Supplied records:
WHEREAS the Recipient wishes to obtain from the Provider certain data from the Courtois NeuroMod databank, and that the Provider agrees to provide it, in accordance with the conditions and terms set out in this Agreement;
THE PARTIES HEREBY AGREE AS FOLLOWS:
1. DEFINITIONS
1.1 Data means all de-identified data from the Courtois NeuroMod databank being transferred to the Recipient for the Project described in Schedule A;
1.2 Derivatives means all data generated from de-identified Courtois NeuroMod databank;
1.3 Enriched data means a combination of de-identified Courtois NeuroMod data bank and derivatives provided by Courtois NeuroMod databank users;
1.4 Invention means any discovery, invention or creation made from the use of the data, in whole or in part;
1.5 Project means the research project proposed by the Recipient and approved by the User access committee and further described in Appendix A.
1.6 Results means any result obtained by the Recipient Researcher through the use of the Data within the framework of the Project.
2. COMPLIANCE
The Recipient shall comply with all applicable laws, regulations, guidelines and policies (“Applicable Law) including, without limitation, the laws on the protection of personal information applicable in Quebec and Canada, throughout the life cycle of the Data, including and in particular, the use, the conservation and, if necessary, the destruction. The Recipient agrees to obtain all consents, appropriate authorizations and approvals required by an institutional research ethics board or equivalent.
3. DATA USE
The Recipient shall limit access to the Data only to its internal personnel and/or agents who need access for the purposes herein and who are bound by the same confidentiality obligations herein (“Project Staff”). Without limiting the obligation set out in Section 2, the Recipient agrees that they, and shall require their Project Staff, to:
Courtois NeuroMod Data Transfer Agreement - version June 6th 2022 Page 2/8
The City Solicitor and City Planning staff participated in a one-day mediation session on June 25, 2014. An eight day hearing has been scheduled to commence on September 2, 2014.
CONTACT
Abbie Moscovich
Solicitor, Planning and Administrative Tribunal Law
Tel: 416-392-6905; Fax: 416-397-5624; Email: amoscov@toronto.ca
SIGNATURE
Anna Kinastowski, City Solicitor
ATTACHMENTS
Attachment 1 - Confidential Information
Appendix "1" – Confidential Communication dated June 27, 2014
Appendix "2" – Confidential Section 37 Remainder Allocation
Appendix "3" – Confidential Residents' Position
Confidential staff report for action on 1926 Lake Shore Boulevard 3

Task directions:
Look above for the line containing "1.5 Project means". Output from there through the line containing "2. COMPLIANCE", exactly and inclusively.

Exercise response:
1.5 Project means the research project proposed by the Recipient and approved by the User access committee and further described in Appendix A.
1.6 Results means any result obtained by the Recipient Researcher through the use of the Data within the framework of the Project.
2. COMPLIANCE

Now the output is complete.